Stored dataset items
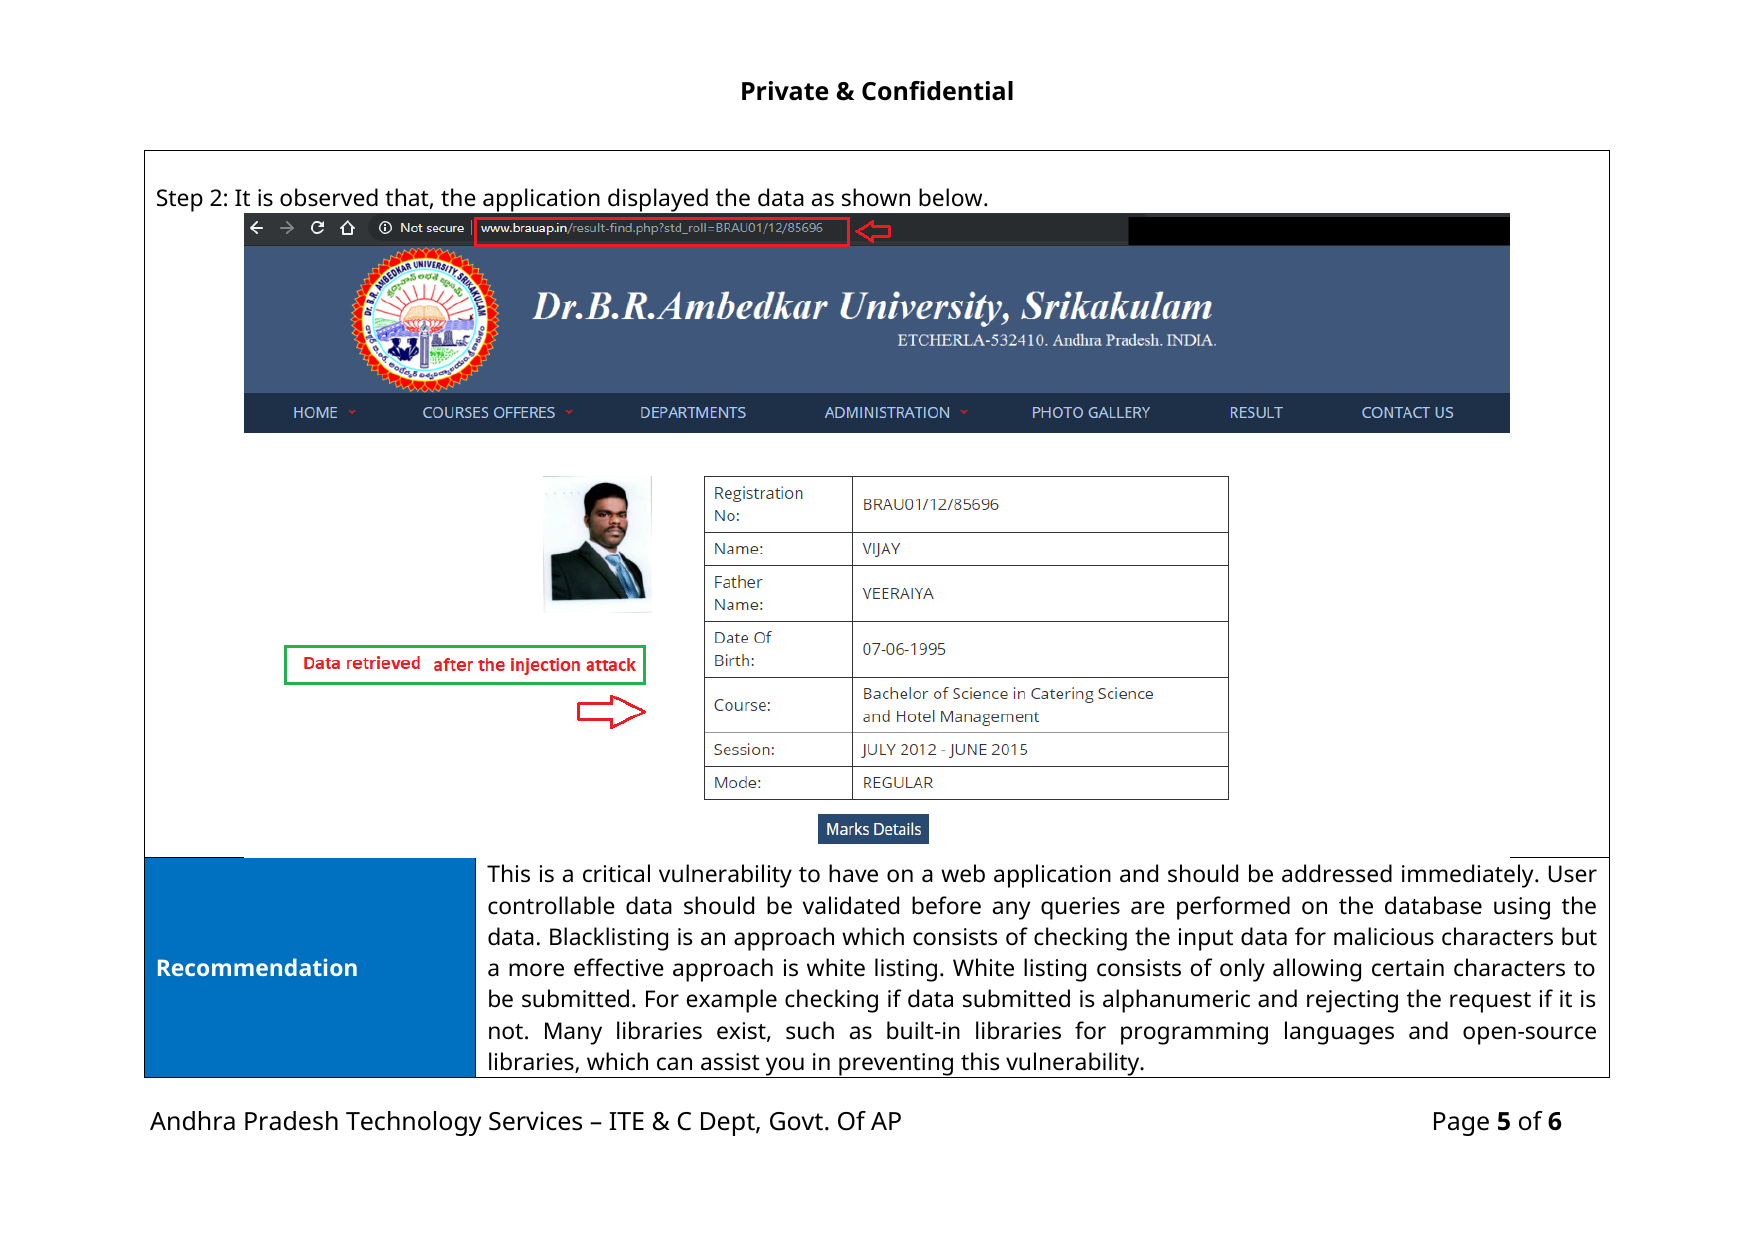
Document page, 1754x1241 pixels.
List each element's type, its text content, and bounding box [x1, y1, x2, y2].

table_cell This is a critical vulnerability to have on a web application and should be addressed immediately. User controllable data should be validated before any queries are performed on the database using the data. Blacklisting is an approach which consists of checking the input data for malicious characters but a more effective approach is white listing. White listing consists of only allowing certain characters to be submitted. For example checking if data submitted is alphanumeric and rejecting the request if it is not. Many libraries exist, such as built-in libraries for programming languages and open-source libraries, which can assist you in preventing this vulnerability. [476, 858, 1609, 1077]
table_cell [145, 151, 1609, 857]
picture [244, 213, 1510, 858]
table_cell Recommendation [145, 858, 475, 1077]
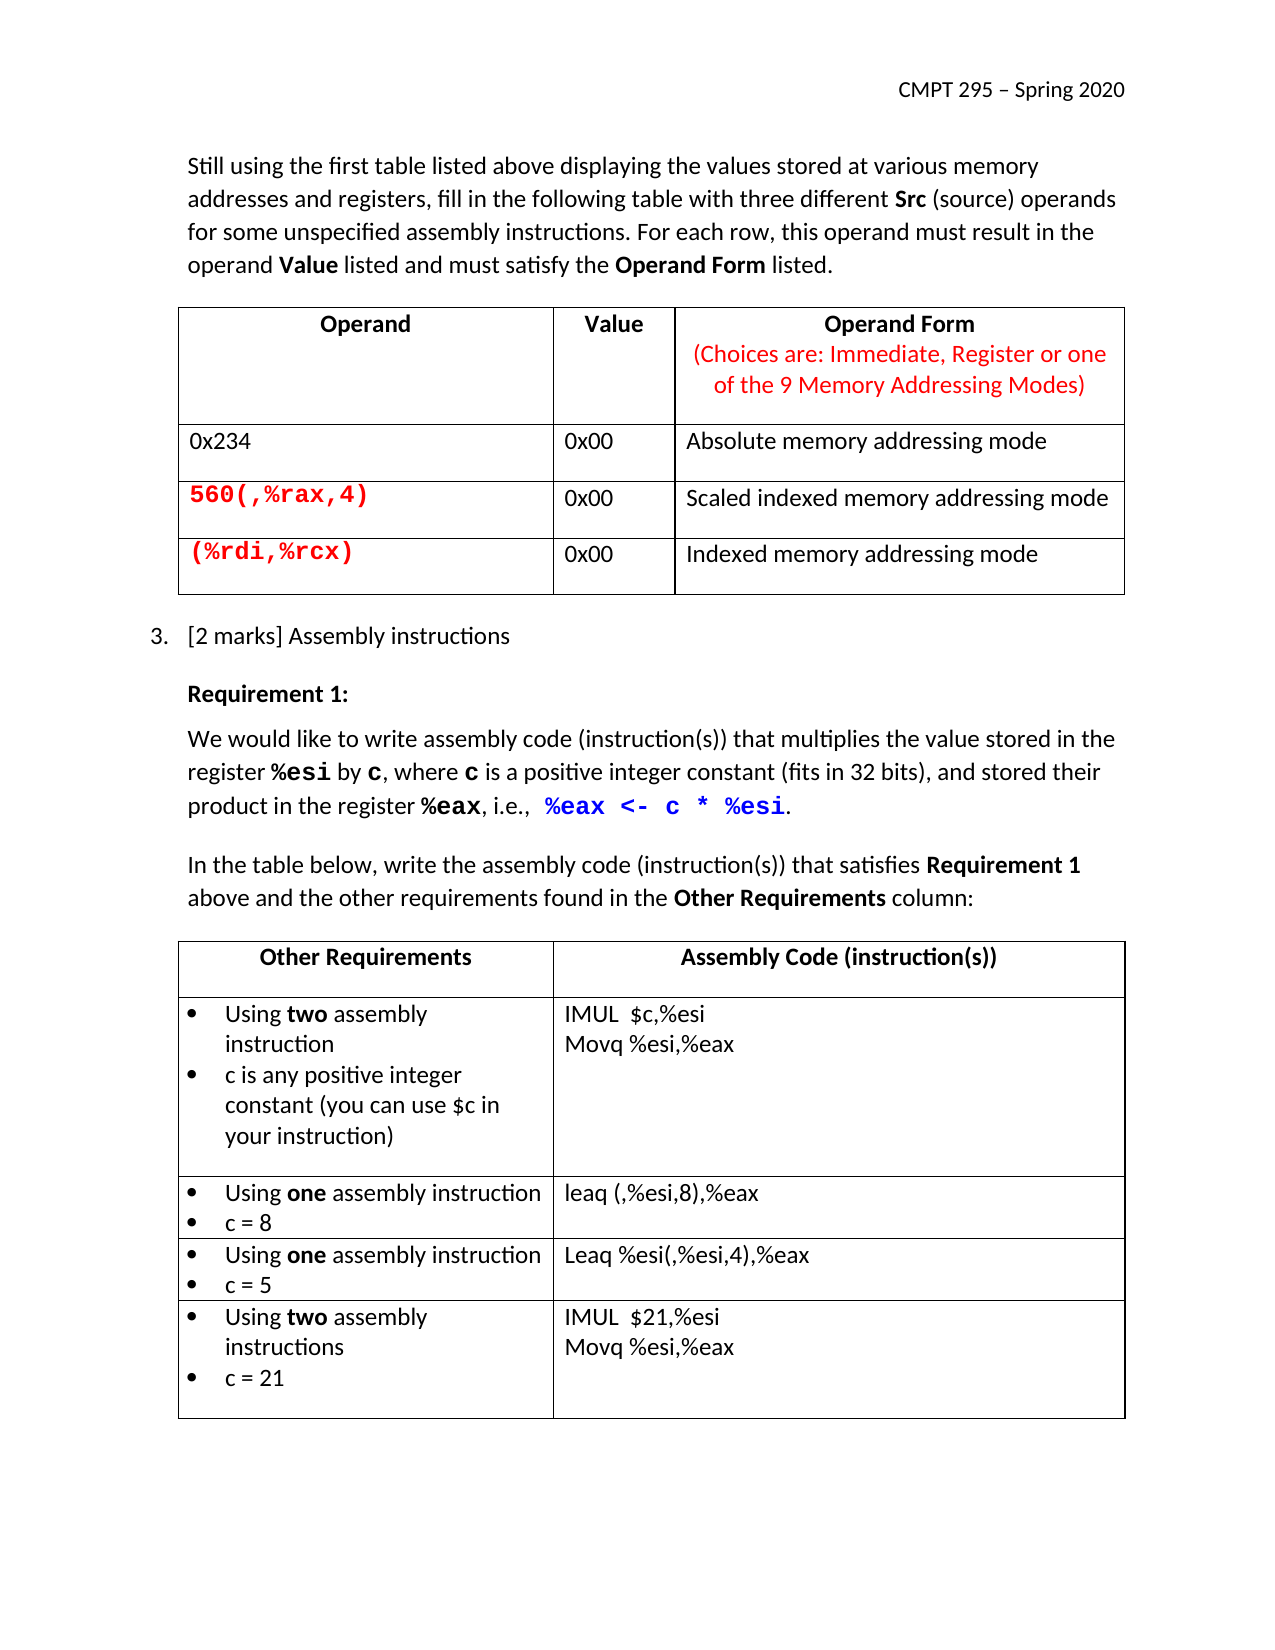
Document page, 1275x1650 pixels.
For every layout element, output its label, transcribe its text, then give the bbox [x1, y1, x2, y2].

table_cell Indexed memory addressing mode [676, 539, 1124, 594]
table_header Other Requirements [179, 942, 553, 997]
table_cell 0x00 [554, 482, 674, 537]
table_cell Absolute memory addressing mode [676, 425, 1124, 481]
list [2 marks] Assembly instructions [150, 620, 1125, 651]
table_header Operand [179, 308, 553, 424]
table_cell Using one assembly instruction c = 5 [179, 1239, 553, 1300]
table_cell (%rdi,%rcx) [179, 539, 553, 594]
table_cell Leaq %esi(,%esi,4),%eax [554, 1239, 1124, 1300]
table_cell Using one assembly instruction c = 8 [179, 1177, 553, 1238]
list We would like to write assembly code (instruction(s)) that multiplies the value stored in the register %esi by c, where c is a positive integer constant (fits in 32 bits), and stored their product in the register %eax, i.e., %eax <- c * %esi. [187, 723, 1125, 822]
table_cell 0x00 [554, 539, 674, 594]
table_cell Scaled indexed memory addressing mode [676, 482, 1124, 537]
table_cell IMUL $c,%esi Movq %esi,%eax [554, 998, 1124, 1176]
table_header Operand Form (Choices are: Immediate, Register or one of the 9 Memory Addressing Modes) [676, 308, 1124, 424]
table_cell IMUL $21,%esi Movq %esi,%eax [554, 1301, 1124, 1417]
list Still using the first table listed above displaying the values stored at various memory addresses and registers, fill in the following table with three different Src (source) operands for some unspecified assembly instructions. For each row, this operand must result in the operand Value listed and must satisfy the Operand Form listed. [187, 150, 1125, 279]
table_cell 0x234 [179, 425, 553, 481]
table_cell 560(,%rax,4) [179, 482, 553, 537]
table_header Value [554, 308, 674, 424]
list Requirement 1: [187, 678, 1125, 708]
table_cell 0x00 [554, 425, 674, 481]
table_header Assembly Code (instruction(s)) [554, 942, 1124, 997]
table_cell leaq (,%esi,8),%eax [554, 1177, 1124, 1238]
text In the table below, write the assembly code (instruction(s)) that satisfies Requirement 1 above and the other requirements found in the Other Requirements column: [187, 850, 1125, 913]
table_cell Using two assembly instructions c = 21 [179, 1301, 553, 1417]
table_cell Using two assembly instruction c is any positive integer constant (you can use $c in your instruction) [179, 998, 553, 1176]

Instruction -> Whenever the string "Other" turns up in a line of the data, copy that line.

Response to this exercise ->
table_header Other Requirements [179, 942, 553, 997]
text In the table below, write the assembly code (instruction(s)) that satisfies Requirement 1 above and the other requirements found in the Other Requirements column: [187, 850, 1125, 913]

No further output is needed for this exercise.